• _Tâche donnée_: Donnez, s'il vous plaît, sous forme de liste JSON de chaînes la partie des données ci-dessous qui commence à la ligne contenant « type status: Isotype » et se termine à la ligne contenant « elevation (m): 2700 », ces deux lignes comprises. Mettez une chaîne par ligne et omettez les lignes vides.

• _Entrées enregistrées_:
..............................

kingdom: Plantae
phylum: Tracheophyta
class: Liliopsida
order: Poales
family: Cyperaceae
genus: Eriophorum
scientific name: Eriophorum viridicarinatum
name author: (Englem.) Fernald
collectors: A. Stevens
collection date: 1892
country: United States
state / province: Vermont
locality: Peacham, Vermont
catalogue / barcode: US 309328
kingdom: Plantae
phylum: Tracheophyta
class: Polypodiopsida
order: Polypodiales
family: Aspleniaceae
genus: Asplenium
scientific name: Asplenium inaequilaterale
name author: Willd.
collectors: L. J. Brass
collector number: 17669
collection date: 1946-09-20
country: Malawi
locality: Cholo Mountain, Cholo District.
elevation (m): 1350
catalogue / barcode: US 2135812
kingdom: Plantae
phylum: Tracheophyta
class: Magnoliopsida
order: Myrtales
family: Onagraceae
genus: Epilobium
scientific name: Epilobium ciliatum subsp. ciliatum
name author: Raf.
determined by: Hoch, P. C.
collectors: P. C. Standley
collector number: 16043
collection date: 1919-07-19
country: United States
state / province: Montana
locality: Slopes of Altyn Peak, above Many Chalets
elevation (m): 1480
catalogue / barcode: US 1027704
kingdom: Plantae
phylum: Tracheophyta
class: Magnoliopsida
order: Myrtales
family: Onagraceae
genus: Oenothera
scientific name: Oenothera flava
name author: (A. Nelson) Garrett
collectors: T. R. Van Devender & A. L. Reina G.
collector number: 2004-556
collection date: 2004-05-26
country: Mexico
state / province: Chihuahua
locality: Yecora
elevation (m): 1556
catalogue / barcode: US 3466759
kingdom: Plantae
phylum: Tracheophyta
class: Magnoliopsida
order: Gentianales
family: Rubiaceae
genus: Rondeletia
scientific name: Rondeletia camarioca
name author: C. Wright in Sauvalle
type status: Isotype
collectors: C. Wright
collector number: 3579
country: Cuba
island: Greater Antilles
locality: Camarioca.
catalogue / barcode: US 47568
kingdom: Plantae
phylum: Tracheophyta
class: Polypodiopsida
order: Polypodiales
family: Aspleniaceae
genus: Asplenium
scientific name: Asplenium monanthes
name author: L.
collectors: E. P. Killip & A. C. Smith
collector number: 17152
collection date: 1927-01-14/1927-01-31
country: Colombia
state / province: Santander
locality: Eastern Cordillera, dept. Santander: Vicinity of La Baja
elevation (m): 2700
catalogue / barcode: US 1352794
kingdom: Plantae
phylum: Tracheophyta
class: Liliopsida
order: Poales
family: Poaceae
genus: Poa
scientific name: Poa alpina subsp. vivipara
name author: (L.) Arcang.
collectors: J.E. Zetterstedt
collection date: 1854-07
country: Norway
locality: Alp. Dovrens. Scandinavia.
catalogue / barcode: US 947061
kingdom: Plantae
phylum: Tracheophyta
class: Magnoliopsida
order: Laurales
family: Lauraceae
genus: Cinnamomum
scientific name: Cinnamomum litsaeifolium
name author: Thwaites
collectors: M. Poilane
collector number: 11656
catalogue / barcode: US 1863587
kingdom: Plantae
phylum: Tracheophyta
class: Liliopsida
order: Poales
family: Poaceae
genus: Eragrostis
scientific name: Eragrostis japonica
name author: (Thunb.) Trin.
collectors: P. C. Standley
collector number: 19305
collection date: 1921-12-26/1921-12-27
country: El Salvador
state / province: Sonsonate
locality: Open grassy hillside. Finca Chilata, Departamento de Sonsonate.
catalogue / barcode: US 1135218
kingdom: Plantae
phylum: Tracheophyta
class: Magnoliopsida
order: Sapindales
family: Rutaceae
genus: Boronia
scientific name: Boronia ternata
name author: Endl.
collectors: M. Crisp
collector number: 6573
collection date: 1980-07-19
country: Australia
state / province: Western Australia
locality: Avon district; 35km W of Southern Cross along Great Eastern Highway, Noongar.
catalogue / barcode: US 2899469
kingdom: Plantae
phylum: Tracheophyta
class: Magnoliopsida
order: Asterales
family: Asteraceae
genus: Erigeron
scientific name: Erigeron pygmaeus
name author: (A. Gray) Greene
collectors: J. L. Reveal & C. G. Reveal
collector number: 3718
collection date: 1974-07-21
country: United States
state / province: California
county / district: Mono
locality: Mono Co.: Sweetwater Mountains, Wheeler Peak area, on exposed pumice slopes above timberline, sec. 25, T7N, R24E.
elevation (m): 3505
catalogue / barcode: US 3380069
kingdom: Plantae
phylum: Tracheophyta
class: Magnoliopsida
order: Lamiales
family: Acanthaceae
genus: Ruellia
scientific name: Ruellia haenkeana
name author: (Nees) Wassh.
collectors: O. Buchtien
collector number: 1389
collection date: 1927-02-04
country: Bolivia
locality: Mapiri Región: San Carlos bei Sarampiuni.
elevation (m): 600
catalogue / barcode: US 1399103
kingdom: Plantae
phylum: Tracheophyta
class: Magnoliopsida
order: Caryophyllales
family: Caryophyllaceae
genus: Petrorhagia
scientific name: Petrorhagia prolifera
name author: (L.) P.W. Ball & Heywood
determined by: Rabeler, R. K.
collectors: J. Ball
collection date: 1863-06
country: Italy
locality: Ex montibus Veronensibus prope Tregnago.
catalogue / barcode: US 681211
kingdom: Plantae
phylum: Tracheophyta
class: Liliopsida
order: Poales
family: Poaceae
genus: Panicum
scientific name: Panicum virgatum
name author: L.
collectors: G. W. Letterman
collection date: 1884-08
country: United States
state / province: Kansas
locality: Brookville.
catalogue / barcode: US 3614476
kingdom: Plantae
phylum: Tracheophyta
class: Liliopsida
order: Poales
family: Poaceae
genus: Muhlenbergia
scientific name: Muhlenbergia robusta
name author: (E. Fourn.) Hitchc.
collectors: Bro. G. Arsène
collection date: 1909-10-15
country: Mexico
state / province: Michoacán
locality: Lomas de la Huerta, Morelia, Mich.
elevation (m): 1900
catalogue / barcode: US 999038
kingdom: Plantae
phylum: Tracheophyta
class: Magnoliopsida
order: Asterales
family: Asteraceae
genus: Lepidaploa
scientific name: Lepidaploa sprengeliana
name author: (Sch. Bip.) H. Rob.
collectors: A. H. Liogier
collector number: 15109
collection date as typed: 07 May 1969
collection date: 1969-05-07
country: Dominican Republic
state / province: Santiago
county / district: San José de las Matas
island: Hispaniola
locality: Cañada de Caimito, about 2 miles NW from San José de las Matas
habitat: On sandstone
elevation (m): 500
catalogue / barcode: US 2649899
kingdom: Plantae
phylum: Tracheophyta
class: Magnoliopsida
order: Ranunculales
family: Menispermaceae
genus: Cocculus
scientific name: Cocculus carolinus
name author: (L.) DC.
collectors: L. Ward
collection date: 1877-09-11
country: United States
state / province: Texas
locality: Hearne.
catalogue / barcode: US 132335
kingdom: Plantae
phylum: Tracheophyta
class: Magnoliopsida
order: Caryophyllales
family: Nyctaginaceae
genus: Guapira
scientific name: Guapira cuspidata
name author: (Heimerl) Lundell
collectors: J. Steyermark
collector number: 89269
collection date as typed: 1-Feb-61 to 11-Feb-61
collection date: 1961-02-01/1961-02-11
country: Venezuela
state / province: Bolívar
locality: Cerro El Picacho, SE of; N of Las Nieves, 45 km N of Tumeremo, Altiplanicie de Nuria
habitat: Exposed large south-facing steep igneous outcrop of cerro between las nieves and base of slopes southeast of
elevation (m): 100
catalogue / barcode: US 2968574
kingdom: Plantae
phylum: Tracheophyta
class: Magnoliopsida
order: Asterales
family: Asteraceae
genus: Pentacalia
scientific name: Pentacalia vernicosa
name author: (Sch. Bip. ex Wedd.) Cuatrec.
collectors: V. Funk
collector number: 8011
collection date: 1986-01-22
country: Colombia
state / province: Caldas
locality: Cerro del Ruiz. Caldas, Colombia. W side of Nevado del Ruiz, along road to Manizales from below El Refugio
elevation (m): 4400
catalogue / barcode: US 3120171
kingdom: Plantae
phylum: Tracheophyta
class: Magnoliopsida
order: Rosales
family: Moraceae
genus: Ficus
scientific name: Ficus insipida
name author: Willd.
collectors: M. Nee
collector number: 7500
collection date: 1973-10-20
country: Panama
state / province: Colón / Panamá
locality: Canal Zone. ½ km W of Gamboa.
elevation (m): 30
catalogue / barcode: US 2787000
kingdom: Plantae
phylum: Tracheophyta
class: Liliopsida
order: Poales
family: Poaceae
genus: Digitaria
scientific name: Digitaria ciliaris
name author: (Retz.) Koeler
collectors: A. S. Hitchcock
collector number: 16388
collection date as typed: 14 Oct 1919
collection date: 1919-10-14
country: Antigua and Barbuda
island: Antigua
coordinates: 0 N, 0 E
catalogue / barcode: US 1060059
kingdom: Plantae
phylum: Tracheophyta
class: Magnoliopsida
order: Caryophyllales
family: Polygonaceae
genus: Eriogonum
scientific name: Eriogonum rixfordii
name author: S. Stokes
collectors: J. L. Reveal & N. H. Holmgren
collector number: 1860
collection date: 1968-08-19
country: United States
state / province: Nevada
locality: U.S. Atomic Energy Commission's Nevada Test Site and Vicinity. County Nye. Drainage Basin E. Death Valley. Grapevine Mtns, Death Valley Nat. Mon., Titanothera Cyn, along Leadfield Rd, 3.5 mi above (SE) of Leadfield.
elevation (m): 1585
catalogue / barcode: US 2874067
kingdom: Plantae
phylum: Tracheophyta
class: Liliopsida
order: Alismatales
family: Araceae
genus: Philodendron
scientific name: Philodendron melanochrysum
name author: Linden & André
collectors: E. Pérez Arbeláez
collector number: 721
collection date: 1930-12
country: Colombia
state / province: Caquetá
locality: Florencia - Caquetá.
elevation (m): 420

..............................

• _Réponse complète_:
[
  "type status: Isotype",
  "collectors: C. Wright",
  "collector number: 3579",
  "country: Cuba",
  "island: Greater Antilles",
  "locality: Camarioca.",
  "catalogue / barcode: US 47568",
  "kingdom: Plantae",
  "phylum: Tracheophyta",
  "class: Polypodiopsida",
  "order: Polypodiales",
  "family: Aspleniaceae",
  "genus: Asplenium",
  "scientific name: Asplenium monanthes",
  "name author: L.",
  "collectors: E. P. Killip & A. C. Smith",
  "collector number: 17152",
  "collection date: 1927-01-14/1927-01-31",
  "country: Colombia",
  "state / province: Santander",
  "locality: Eastern Cordillera, dept. Santander: Vicinity of La Baja",
  "elevation (m): 2700"
]